Re:RAID (Score:3, Informative)
Why go with a huge, multiple 9's datacenter, when you can go the way of google, and have a RAID: Redundant Array of Inexpensive Datacenters.. Is really better to have 1000 machines in a 5-9's location, or 500 systems each in a 4-9's, with extra cash in hand?
That all depends. A 5 9s datacenter is a full ten times more reliable than a 4 9s datacenter (mathematically speaking). So, all things being equal (again, mathematically), you would need ten 4-9 centers to be as reliable as your one 5-9 center. However geographic dispersion, outage recover lead time, bandwidth costs, maintenance, etc. can all factor in to sway the equation either way. It really comes down to itemizing your outage threats, pairing that with the cost of redundancy for each threatened component, and then looking at the cost of downtime as part of the business process. It's rarely as simple as "why not just build two at twice the price".
Re:But it's never the software... (Score:3, Informative)
Perhaps this TDWTF article [thedailywtf.com] is what you were thinking of?
--- Mr. DOS
Re:No (Score:3, Informative)
Because of this our Data center has redundant UPS and Redundant Generators. All but the least critical servers have dual power supplys, plugged into independent circuits.
We have multiple ACs but they are not strictly set up to be redundant. When one breaks down we have to haul standing fans to the area to keep the machines cool enough while the AC is repaired.
The stupid thing though is that most of the smaller switches have a single power supply and most machines are plugged into a single switch. So our last UPS failure resulted in two whole racks of servers being inaccessible for 15 minutes, while I ran over there, figured out what the problem was and plugged the switch into a neighboring RACK.

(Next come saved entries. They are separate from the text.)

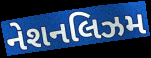
નેશનલિઝમ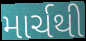
માર્ચથી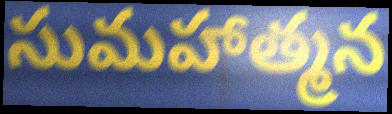
సుమహాత్మనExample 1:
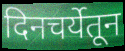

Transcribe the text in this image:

दिनचर्येतून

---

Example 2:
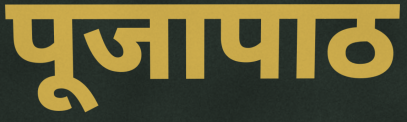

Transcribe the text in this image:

पूजापाठ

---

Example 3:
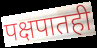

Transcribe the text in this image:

पक्षपातही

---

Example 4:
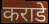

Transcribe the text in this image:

कराडे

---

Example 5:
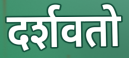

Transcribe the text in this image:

दर्शवतो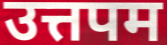
उत्तपमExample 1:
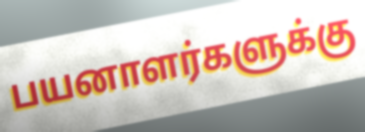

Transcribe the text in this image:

பயனாளர்களுக்கு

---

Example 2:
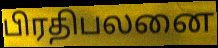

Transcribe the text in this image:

பிரதிபலனை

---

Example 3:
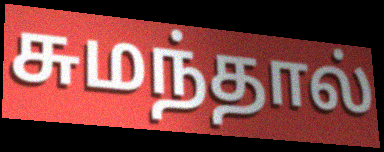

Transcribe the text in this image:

சுமந்தால்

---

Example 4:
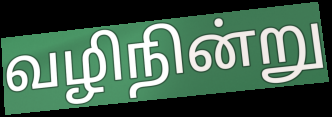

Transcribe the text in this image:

வழிநின்று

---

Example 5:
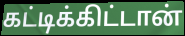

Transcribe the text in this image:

கட்டிக்கிட்டான்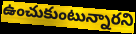
ఉంచుకుంటున్నారని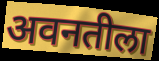
अवनतीलाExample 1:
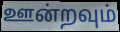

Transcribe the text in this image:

ஊன்றவும்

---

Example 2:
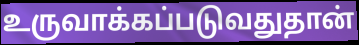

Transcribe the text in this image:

உருவாக்கப்படுவதுதான்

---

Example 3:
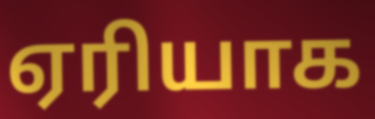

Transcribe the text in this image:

ஏரியாக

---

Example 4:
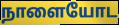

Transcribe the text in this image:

நாளையோட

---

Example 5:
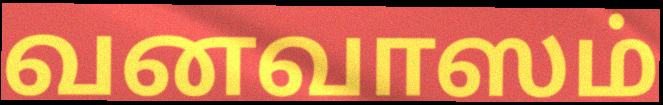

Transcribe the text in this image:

வனவாஸம்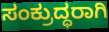
ಸಂಕ್ರುದ್ಧರಾಗಿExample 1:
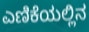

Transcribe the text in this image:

ಎಣಿಕೆಯಲ್ಲಿನ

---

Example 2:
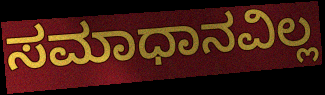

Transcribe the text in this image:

ಸಮಾಧಾನವಿಲ್ಲ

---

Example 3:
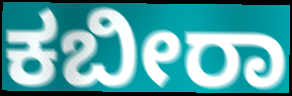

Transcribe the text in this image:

ಕಬೀರಾ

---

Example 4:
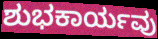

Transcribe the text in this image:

ಶುಭಕಾರ್ಯವು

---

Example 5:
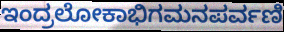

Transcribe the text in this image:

ಇಂದ್ರಲೋಕಾಭಿಗಮನಪರ್ವಣಿ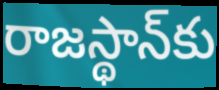
రాజస్థాన్‌కు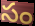
సంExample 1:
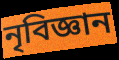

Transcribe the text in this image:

নৃবিজ্ঞান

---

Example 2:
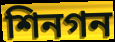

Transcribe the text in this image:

শিনগন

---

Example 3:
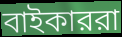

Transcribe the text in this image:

বাইকাররা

Re:RAID (Score:1, Informative)
Inaccurate math aside, "4 Nines" is 4 minutes per month. ie: restart the machine at midnight on the first of the month. "5 nines" is 5 minutes a year, a restart every Jan 1st. Properly managed, neither of these is particularly disruptive.
If your concern is unplanned outages, then two independent "4 nines" data centers have eight nines of reliability, because there's a 99.99% probability that the second data center will be funtional when the first one goes down. Of course, you can't predict susceptibility to unplanned outages, so "4 nines" or "5 nines" in that context is a made up number.